▼

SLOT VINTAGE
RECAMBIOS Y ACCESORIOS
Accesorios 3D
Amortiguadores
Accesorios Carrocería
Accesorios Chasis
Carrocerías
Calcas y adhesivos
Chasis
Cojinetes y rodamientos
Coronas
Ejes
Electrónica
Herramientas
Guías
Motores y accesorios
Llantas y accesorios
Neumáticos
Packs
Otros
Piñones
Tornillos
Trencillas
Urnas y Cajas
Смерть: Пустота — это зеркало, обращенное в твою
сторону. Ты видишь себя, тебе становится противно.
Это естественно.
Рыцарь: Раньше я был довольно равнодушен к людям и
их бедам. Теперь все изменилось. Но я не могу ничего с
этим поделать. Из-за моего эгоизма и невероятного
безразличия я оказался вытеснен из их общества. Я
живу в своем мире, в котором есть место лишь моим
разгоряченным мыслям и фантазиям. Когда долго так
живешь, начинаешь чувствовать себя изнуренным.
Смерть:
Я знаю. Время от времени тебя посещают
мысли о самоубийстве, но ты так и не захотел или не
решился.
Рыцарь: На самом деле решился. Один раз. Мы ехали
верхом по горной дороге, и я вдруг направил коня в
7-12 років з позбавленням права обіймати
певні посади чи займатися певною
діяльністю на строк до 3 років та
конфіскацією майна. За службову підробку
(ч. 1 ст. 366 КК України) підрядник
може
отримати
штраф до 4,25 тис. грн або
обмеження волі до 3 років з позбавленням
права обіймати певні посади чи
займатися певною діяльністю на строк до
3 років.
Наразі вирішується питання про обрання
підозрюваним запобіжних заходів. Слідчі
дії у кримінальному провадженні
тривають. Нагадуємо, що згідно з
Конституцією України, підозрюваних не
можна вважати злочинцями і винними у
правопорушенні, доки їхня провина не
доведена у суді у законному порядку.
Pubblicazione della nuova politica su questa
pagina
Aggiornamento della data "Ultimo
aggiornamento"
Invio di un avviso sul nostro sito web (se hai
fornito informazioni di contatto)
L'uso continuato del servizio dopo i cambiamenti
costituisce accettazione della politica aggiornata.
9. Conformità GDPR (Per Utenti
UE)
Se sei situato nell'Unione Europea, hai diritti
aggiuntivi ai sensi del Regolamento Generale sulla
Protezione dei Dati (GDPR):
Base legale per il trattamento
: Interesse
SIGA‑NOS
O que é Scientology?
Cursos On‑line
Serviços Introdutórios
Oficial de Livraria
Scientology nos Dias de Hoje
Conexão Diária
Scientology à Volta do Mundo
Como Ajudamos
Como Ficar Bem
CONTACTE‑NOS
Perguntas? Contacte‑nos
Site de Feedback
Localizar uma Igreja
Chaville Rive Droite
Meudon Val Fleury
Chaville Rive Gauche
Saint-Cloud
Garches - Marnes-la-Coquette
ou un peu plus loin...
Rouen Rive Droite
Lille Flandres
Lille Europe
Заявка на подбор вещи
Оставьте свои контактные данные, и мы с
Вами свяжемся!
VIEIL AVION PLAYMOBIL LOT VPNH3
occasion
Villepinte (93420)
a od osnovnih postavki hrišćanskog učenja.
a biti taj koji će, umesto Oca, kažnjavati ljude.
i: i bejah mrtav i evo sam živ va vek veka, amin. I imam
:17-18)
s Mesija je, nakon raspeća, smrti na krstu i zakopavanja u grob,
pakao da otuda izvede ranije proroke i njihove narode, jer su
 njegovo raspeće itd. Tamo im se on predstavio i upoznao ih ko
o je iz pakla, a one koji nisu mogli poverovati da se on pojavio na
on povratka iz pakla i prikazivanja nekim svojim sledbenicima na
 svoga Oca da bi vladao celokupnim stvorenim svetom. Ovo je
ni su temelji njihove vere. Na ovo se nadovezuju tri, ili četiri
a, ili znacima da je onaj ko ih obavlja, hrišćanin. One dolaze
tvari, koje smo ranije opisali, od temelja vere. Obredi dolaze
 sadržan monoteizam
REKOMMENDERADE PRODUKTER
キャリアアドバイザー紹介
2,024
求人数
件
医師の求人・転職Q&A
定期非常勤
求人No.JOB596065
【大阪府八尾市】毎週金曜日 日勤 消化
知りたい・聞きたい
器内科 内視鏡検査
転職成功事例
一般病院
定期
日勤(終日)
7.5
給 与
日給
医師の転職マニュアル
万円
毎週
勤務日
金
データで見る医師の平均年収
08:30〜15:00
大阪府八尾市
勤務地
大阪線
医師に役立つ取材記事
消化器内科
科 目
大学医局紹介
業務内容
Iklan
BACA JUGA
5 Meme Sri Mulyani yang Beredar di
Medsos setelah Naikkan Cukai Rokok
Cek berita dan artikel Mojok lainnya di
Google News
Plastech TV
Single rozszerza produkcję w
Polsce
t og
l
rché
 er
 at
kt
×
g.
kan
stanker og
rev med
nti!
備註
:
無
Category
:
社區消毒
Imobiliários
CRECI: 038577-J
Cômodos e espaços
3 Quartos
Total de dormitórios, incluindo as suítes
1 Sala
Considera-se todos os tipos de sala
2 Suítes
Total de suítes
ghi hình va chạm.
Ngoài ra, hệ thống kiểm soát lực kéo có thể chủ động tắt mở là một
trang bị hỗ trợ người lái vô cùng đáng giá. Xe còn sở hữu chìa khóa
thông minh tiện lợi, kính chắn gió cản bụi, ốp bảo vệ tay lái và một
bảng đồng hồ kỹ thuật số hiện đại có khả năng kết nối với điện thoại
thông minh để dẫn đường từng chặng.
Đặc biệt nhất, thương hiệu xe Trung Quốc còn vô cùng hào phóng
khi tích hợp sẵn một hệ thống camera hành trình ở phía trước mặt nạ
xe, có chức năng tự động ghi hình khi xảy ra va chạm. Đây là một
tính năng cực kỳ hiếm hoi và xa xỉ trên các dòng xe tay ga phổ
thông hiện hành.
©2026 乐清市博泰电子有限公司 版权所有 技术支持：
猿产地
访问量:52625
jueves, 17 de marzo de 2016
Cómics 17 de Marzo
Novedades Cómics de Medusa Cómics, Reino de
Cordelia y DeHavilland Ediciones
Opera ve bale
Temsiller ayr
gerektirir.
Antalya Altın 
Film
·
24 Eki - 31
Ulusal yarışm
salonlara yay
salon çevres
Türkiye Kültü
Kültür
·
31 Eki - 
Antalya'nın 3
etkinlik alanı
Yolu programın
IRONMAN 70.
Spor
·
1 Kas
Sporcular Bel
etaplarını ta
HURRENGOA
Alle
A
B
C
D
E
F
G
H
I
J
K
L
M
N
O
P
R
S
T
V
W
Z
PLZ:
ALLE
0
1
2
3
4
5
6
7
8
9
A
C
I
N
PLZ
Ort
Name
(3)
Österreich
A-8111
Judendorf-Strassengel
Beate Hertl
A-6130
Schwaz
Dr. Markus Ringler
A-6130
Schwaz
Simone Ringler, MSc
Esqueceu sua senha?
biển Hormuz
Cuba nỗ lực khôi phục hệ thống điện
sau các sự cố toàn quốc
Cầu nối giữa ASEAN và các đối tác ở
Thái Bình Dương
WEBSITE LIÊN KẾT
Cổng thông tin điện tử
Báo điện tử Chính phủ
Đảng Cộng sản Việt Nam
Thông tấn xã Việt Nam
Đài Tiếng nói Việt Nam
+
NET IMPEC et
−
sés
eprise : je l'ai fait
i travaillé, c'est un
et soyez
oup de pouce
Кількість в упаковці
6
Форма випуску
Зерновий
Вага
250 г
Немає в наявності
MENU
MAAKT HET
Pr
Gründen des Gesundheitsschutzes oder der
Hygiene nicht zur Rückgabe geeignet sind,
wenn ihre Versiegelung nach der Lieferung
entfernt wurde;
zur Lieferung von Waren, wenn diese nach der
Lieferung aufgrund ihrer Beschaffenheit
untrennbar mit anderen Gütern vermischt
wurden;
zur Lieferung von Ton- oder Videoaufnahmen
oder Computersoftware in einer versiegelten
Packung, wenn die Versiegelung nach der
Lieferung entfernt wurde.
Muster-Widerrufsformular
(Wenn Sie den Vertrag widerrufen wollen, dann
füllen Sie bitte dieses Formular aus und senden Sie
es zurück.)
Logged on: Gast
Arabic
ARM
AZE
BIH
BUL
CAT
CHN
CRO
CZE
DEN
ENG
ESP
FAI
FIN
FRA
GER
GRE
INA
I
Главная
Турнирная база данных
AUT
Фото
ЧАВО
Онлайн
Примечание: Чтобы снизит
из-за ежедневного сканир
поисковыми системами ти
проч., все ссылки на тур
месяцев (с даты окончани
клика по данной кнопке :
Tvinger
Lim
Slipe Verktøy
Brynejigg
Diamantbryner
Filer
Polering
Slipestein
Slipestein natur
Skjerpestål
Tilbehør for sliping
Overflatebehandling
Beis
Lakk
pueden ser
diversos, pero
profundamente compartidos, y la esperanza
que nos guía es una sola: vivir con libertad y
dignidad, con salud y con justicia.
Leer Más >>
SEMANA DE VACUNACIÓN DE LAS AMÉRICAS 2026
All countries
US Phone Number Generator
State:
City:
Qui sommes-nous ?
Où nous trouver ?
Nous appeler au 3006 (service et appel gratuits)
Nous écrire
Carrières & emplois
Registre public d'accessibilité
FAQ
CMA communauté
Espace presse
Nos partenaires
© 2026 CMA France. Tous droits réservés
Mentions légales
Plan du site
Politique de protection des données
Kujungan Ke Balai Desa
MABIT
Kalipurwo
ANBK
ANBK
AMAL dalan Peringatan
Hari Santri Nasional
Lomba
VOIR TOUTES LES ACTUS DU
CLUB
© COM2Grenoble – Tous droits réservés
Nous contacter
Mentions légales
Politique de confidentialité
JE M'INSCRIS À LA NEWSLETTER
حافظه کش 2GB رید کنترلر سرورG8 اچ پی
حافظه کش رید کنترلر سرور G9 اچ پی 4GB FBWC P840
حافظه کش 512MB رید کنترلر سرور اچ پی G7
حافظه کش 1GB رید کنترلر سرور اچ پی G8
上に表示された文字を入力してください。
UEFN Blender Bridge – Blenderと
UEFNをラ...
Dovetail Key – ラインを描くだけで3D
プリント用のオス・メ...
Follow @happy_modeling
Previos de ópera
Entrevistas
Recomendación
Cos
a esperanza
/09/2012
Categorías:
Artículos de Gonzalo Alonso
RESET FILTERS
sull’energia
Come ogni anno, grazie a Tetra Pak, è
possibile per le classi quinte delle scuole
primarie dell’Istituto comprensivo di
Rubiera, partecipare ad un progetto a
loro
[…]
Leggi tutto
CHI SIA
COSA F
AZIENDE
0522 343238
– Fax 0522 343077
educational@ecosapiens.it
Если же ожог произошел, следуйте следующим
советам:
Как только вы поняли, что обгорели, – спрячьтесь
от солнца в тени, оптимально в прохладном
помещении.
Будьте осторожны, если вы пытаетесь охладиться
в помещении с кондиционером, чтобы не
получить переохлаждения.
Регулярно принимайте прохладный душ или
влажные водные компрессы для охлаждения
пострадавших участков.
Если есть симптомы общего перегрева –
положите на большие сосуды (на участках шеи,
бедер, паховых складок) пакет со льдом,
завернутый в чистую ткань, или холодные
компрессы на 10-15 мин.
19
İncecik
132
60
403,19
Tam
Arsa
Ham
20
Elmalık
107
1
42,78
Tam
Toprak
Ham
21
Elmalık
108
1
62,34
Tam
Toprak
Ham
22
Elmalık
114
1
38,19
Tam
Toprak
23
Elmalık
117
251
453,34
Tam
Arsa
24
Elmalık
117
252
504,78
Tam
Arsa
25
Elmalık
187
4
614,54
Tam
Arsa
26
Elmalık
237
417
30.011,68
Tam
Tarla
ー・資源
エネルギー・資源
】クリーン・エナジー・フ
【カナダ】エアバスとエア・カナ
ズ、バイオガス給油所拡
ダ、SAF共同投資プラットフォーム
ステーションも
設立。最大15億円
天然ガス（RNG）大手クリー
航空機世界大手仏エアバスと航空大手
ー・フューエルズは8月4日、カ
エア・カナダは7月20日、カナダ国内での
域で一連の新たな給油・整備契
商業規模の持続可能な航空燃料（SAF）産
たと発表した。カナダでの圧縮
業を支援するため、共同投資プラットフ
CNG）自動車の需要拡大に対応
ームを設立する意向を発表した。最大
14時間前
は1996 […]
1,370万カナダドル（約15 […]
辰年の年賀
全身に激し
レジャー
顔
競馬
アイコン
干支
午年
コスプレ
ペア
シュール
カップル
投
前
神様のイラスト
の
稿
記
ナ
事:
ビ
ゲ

▲

**Exercise:**
What is needed is an exact copy of the entries from their first line down to the line with "fornito informazioni di contatto)", that line included, and nothing beyond it.

**Your solution:**
SLOT VINTAGE
RECAMBIOS Y ACCESORIOS
Accesorios 3D
Amortiguadores
Accesorios Carrocería
Accesorios Chasis
Carrocerías
Calcas y adhesivos
Chasis
Cojinetes y rodamientos
Coronas
Ejes
Electrónica
Herramientas
Guías
Motores y accesorios
Llantas y accesorios
Neumáticos
Packs
Otros
Piñones
Tornillos
Trencillas
Urnas y Cajas
Смерть: Пустота — это зеркало, обращенное в твою
сторону. Ты видишь себя, тебе становится противно.
Это естественно.
Рыцарь: Раньше я был довольно равнодушен к людям и
их бедам. Теперь все изменилось. Но я не могу ничего с
этим поделать. Из-за моего эгоизма и невероятного
безразличия я оказался вытеснен из их общества. Я
живу в своем мире, в котором есть место лишь моим
разгоряченным мыслям и фантазиям. Когда долго так
живешь, начинаешь чувствовать себя изнуренным.
Смерть:
Я знаю. Время от времени тебя посещают
мысли о самоубийстве, но ты так и не захотел или не
решился.
Рыцарь: На самом деле решился. Один раз. Мы ехали
верхом по горной дороге, и я вдруг направил коня в
7-12 років з позбавленням права обіймати
певні посади чи займатися певною
діяльністю на строк до 3 років та
конфіскацією майна. За службову підробку
(ч. 1 ст. 366 КК України) підрядник
може
отримати
штраф до 4,25 тис. грн або
обмеження волі до 3 років з позбавленням
права обіймати певні посади чи
займатися певною діяльністю на строк до
3 років.
Наразі вирішується питання про обрання
підозрюваним запобіжних заходів. Слідчі
дії у кримінальному провадженні
тривають. Нагадуємо, що згідно з
Конституцією України, підозрюваних не
можна вважати злочинцями і винними у
правопорушенні, доки їхня провина не
доведена у суді у законному порядку.
Pubblicazione della nuova politica su questa
pagina
Aggiornamento della data "Ultimo
aggiornamento"
Invio di un avviso sul nostro sito web (se hai
fornito informazioni di contatto)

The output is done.